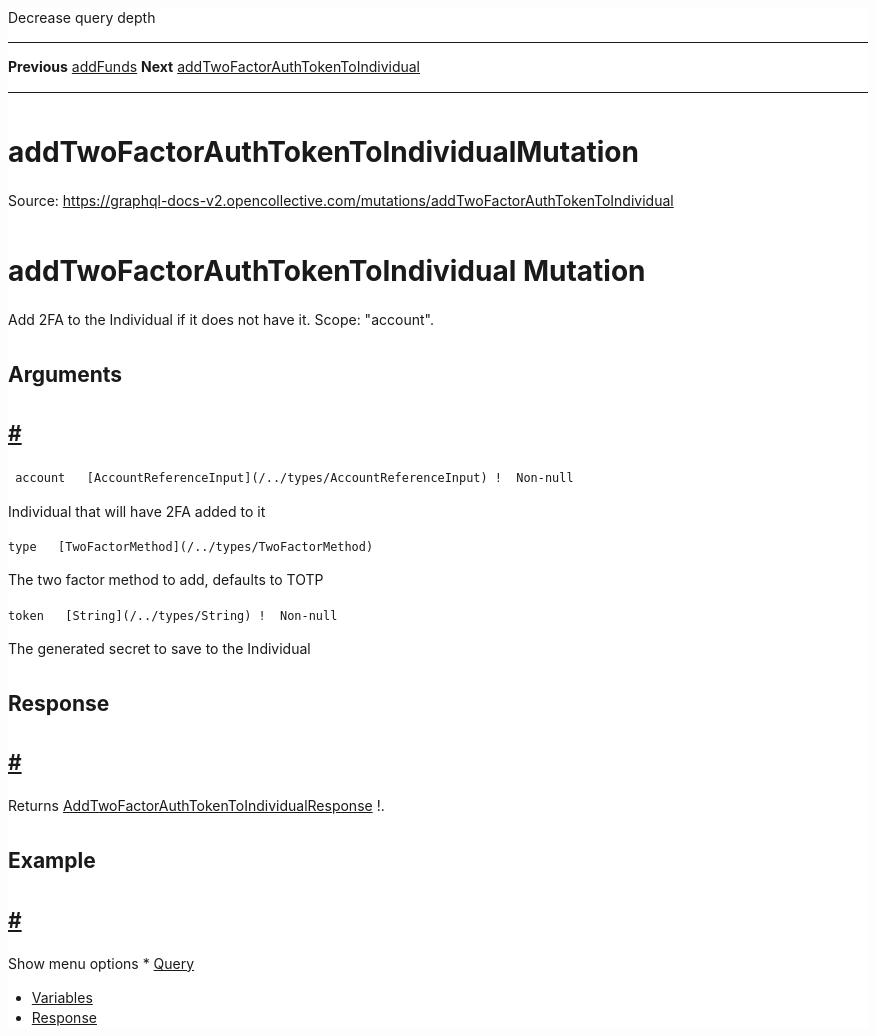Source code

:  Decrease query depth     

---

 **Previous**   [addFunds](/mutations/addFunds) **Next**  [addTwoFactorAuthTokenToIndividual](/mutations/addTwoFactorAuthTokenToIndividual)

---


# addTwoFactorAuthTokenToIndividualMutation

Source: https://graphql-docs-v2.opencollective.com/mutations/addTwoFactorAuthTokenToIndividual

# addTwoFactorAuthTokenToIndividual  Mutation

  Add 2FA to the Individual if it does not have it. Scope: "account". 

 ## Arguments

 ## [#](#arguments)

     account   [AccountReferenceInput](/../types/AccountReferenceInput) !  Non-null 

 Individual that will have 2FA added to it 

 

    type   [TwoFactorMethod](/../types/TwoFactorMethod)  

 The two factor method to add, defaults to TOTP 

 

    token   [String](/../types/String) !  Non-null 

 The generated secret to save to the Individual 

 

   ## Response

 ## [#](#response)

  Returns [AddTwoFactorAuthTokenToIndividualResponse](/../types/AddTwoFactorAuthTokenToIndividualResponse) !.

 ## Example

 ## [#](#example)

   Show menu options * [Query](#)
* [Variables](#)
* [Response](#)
++++++++++
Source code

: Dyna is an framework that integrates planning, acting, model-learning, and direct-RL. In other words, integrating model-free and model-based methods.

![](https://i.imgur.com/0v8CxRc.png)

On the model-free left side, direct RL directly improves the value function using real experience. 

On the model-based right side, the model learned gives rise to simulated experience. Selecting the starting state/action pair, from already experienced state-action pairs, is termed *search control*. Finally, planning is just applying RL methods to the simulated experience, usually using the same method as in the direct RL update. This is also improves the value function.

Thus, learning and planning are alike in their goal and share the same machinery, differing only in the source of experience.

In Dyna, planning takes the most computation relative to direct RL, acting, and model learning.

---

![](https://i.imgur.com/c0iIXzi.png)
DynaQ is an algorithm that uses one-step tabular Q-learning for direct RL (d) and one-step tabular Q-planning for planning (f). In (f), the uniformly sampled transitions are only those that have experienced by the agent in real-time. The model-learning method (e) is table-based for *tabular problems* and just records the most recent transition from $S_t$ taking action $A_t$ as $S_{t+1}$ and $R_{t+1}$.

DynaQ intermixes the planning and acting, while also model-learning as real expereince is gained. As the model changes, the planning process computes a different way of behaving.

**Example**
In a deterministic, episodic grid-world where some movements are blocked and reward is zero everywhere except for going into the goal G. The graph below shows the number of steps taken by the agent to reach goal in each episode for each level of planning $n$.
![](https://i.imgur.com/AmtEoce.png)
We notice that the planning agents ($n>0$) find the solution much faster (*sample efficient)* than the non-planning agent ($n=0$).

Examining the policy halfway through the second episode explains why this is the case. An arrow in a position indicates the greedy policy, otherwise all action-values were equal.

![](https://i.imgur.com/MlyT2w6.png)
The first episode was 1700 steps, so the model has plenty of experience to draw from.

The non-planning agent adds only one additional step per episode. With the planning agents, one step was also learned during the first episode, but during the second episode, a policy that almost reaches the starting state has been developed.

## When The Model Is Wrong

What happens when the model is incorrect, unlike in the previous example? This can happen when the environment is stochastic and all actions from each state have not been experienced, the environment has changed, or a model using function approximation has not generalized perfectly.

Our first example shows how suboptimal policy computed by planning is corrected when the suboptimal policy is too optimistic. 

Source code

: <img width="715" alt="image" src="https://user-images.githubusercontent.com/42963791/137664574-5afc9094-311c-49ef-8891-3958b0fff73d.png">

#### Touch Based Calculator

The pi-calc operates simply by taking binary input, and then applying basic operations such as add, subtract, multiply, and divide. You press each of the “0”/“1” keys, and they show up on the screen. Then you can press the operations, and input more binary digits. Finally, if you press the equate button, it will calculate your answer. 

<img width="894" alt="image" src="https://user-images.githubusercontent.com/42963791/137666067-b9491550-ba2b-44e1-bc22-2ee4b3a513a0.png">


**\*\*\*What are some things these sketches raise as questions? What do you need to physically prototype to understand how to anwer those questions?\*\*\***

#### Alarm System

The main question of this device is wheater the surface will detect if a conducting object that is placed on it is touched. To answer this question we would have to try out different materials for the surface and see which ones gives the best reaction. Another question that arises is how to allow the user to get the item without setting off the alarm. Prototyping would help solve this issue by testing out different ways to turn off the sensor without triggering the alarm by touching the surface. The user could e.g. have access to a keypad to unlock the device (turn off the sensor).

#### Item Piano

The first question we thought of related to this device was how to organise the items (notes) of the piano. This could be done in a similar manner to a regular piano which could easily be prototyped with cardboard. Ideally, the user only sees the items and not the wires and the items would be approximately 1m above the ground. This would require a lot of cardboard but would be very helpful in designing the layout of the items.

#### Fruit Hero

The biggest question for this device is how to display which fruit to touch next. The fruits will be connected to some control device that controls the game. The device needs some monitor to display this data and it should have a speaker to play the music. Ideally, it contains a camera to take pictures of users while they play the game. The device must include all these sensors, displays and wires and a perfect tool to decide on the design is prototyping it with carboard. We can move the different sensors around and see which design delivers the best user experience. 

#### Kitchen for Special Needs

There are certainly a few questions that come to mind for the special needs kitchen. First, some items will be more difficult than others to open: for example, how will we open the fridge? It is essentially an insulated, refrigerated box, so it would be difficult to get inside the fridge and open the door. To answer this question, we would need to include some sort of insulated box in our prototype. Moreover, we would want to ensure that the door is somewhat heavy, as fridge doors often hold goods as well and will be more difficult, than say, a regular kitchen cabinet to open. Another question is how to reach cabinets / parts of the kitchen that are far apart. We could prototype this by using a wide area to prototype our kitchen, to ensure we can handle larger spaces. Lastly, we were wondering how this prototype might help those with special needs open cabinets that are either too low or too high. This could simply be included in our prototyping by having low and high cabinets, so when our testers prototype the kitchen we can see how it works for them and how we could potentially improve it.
++++++++++
THE TASK
Count the lines in the material above that contain the string "types", matching case exactly. Reply with the number alone.

FINAL ANSWER
4